### WORK INSTRUCTION
Output every entry below word for word, without its pictures.
------ DATA SHOWN ------
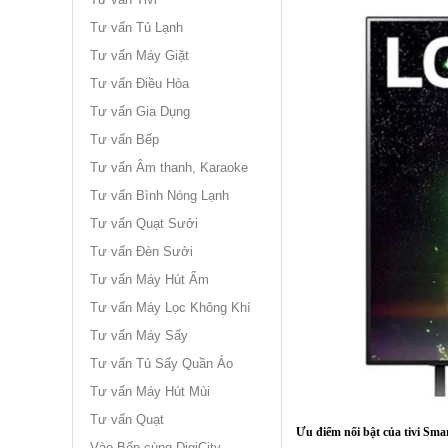
Tư vấn Tủ Lạnh
Tư vấn Máy Giặt
Tư vấn Điều Hòa
Tư vấn Gia Dụng
Tư vấn Bếp
Tư vấn Âm thanh, Karaoke
Tư vấn Bình Nóng Lạnh
Tư vấn Quạt Sưởi
Tư vấn Đèn Sưởi
Tư vấn Máy Hút Ẩm
Tư vấn Máy Lọc Không Khí
Tư vấn Máy Sấy
Tư vấn Tủ Sấy Quần Áo
Tư vấn Máy Hút Mùi
Tư vấn Quạt
Ưu điểm nổi bật của tivi Smar
Vào Bếp cùng DigiCity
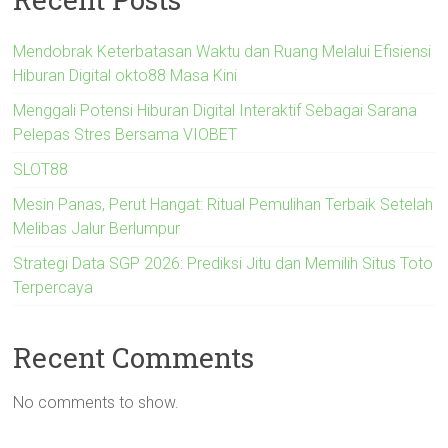
Mendobrak Keterbatasan Waktu dan Ruang Melalui Efisiensi
Hiburan Digital okto88 Masa Kini
Menggali Potensi Hiburan Digital Interaktif Sebagai Sarana
Pelepas Stres Bersama VIOBET
SLOT88
Mesin Panas, Perut Hangat: Ritual Pemulihan Terbaik Setelah
Melibas Jalur Berlumpur
Strategi Data SGP 2026: Prediksi Jitu dan Memilih Situs Toto
Terpercaya
Recent Comments
No comments to show.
------
### RESULT BELOW
Tư vấn Tủ Lạnh
Tư vấn Máy Giặt
Tư vấn Điều Hòa
Tư vấn Gia Dụng
Tư vấn Bếp
Tư vấn Âm thanh, Karaoke
Tư vấn Bình Nóng Lạnh
Tư vấn Quạt Sưởi
Tư vấn Đèn Sưởi
Tư vấn Máy Hút Ẩm
Tư vấn Máy Lọc Không Khí
Tư vấn Máy Sấy
Tư vấn Tủ Sấy Quần Áo
Tư vấn Máy Hút Mùi
Tư vấn Quạt
Ưu điểm nổi bật của tivi Smar
Vào Bếp cùng DigiCity
Mendobrak Keterbatasan Waktu dan Ruang Melalui Efisiensi
Hiburan Digital okto88 Masa Kini
Menggali Potensi Hiburan Digital Interaktif Sebagai Sarana
Pelepas Stres Bersama VIOBET
SLOT88
Mesin Panas, Perut Hangat: Ritual Pemulihan Terbaik Setelah
Melibas Jalur Berlumpur
Strategi Data SGP 2026: Prediksi Jitu dan Memilih Situs Toto
Terpercaya
Recent Comments
No comments to show.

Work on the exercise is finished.